While this is still somewhat applicable for modern software cracking, most license verification is now handled server-side, as Internet connectivity isn't as much of an issue as it once was.  Developers now do away with serial keys entirely in favor of physical accounts that have a limited amount of installs and anti-debugging measures like generating unique hardware keys that dynamically decrypt code, running code through an isolated virtual environment or class, and algorithm obfuscation all to make it harder to trace.  Despite all of these controls, for the case of Denuvo DRM: A Bulgarian hacker known as Voksi found you could use a demo copy of a game to generate a legitimate Denuvo hardware key, which could be pulled out of memory and applied to a pirated copy.  (After the crack was made public, it worked for less than a few days before it was patched.)

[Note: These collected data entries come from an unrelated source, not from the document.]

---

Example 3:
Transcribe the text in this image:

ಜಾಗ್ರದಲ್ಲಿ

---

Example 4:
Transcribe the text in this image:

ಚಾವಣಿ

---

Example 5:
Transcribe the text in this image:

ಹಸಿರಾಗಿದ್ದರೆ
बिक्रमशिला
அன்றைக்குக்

Skills are learned through the necessity of application.  By simply understanding how protocols work and how systems interact with each other, you have a very good grasp of how to secure your entire stack more than what best practice books or tutorials will show you.  Modern systems are so sandboxed, it's harder to accidentally break something and learn why it broke.  You don't need to set the IRQ number on hardware, edit config files to get games running, monitor your swap file, set jumpers on hard drives, or even download drivers anymore.  It's all handled for you automatically.  There's less opportunity for learning and tinkering, gatekeeping potentially a whole new generation of curious hackers from fundamental skills they need to think for themselves.

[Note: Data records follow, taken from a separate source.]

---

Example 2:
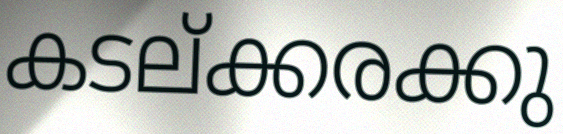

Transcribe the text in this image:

കടല്ക്കരക്കു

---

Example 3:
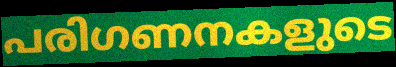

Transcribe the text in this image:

പരിഗണനകളുടെ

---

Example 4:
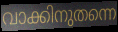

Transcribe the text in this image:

വാക്കിനുതന്നെ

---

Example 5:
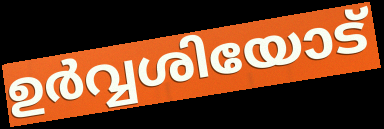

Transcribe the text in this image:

ഉർവ്വശിയോട്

Security by design is inherently a good thing.  However, the tradeoff means people have lost appreciation to understand why and how things work.  Corporations will blindly deploy a Platform as a Service (PaaS) and configure it in such a convoluted way because they're blindly following an article from someone's blog, guessing (or worse, asking AI) without questioning why they're doing these things in a particular way.  The worst part is, built-in security defaults mean poor architecture decisions still work and are "secure" on the parameter - enough to get a tick from a big pen-testing firm or stop it showing in Shodan.  So these people think they've done a good job.  Software developers aren't immune either - while code scanners can find secret strings, it doesn't stop code being implemented in a bad way.  I've seen many corporations with CyberArk set up so badly that it may as well not be there at all.  It's all security theater.

Flat networks still exist.  A VLAN with 0.0.0.0/0 inbound may as well not be segmented at all.  No input validation when parsing client-side PHP may as well give full traversal.  Default accounts may be disabled, but do you expect the default passwords to be changed prior?  A corporation may have a SOC, but realistically how tuned are the alerts?

Don't fool yourself that a system is secure.  Especially when the IT team doesn't understand what good looks like.